Complete Text
There was never a sound beside the wood
but one,
And that was my long scythe whispering to the
ground.
What was it it whispered? I know not well myself;
Perhaps it was something about the heat of the
sun,
Something perhaps, about the lack of sound— 5
And that was why it whispered and did not speak.
It was not dream of the gift of idle hours,
Or easy gold at the hand of fay or elf:
Anything more than the truth would have seemed
too weak
To the earnest love that laid the swale in rows, 10
Not without feeble-pointed spikes of flowers
(Pale orchises), and scared a bright green snake.
The fact is the sweetest dream that labor knows.
My long scythe whispered and left the hay to make.
Summary
Ostensibly, the speaker muses about the sound a scythe
makes mowing hay in a field by a forest, and what this sound might
signify. He rejects the idea that it speaks of something dreamlike
or supernatural, concluding that reality of the work itself is rewarding
enough, and the speaker need not call on fanciful invention.
Form
This is a sonnet with a peculiar rhyme scheme: ABC ABD
ECD GEH GH. In terms of rhyme, “Mowing” does not fit into either
a strict Shakespearean or Petrarchan model; rather, it draws a little
from both traditions.
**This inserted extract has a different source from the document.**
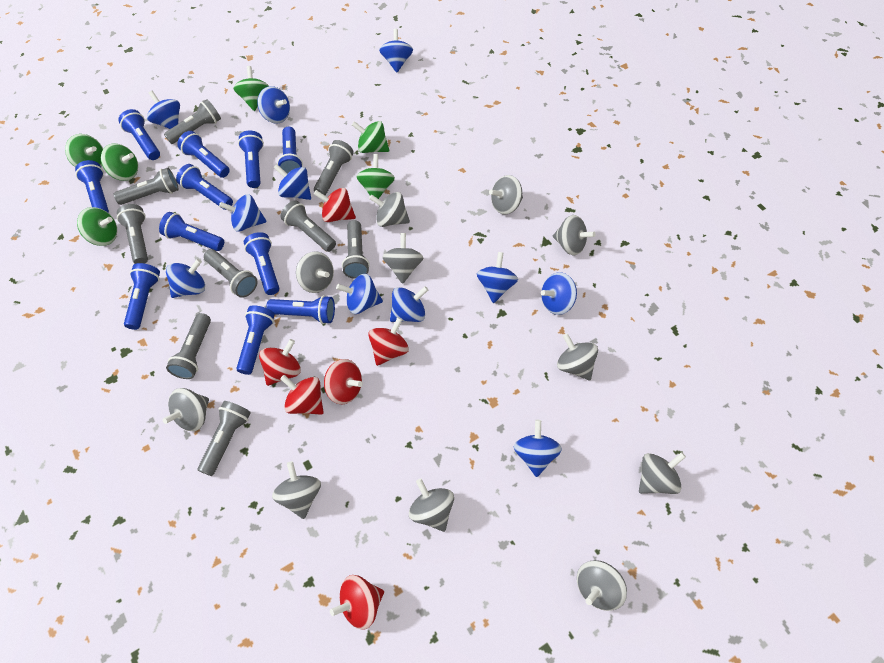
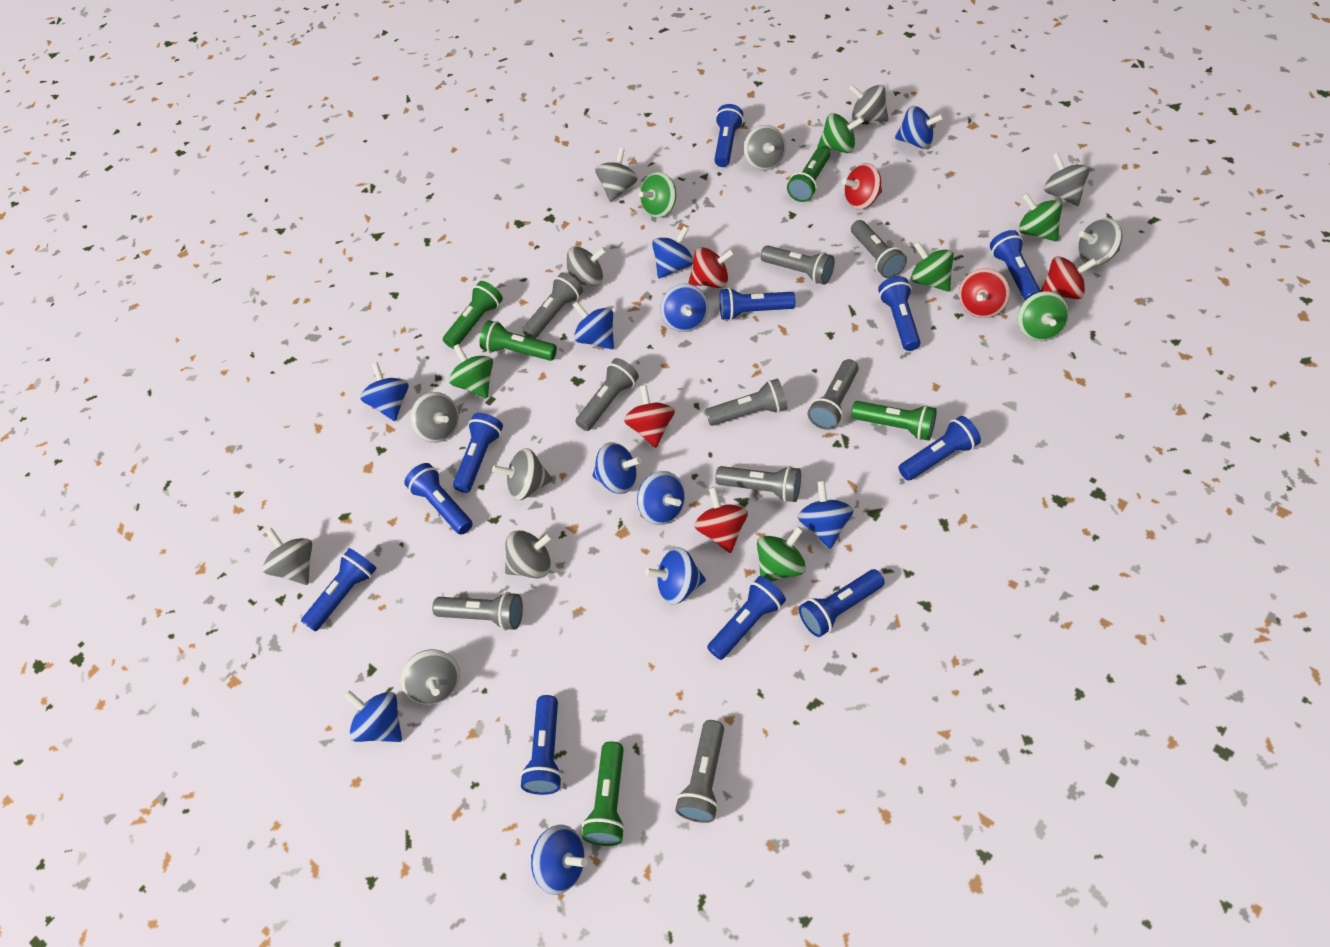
green flashlight: 0 -> 5
green spinning top: 6 -> 7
Like Petrarch’s sonnets, the poem divides
thematically into an octet and a sextet: The first eight lines introduce
the sound of the scythe and then muse about the abstract (heat,
silence) or imaginary (elves) significance of this sound; the last
six lines present an alternative interpretation, celebrating fact
and nothing more. But “Mowing” also hinges, like Shakespeare’s sonnets,
on its two final lines. In terms of meter, each line comprises five
stressed syllables separated by varying numbers of unstressed syllables.
Only one line (12)
can reasonably be read as strictly iambic.
Vocabulary
A fay, as one can probably tell from
context, is a fairy. A swale, in New England, is
a low-lying tract of land. Orchises are terrestrial
orchids.
Commentary
Full of alliteration and internal rhymes, this poem has
a pleasing sound. “Mowing” is about mowing, but it is also a meditation
on art, poetry, love, and how to live. It also—like so many of Frost’s
poems—possesses a winking element of wordplay (an element often
overlooked by critics).
As a statement about art in general and poetry in particular,
the poem tells us that the Real, the common voice, the realities
of work and labor—these are sweet; poetry inheres in these things
and need not be conjured through willful imagining, flights of fancy
(elves), or an abandonment of the everyday. In fact, anything “more
than the truth” is debilitating to art. As a statement about living,
the poem seems to say that working in the world, embracing and engaging
its facts through action, is a prerequisite for knowledge about
it. Truth comes before understanding, and truth must be worked for.
And so the challenge for the liver of life—and for the poem, and
for the reader of poetry—is to work to embody that physical, factual,
sensory truth.
But the poem also raises questions about the very act
of culling a poem for meaning. In our labor of reading poetry, should
we only read for facts, and not venture to interpret or project,
because “[t]he fact is the sweetest dream that labor knows”? Or
should we nonetheless try our hand at analyzing, at extracting meaning
where meaning is not clearly stated?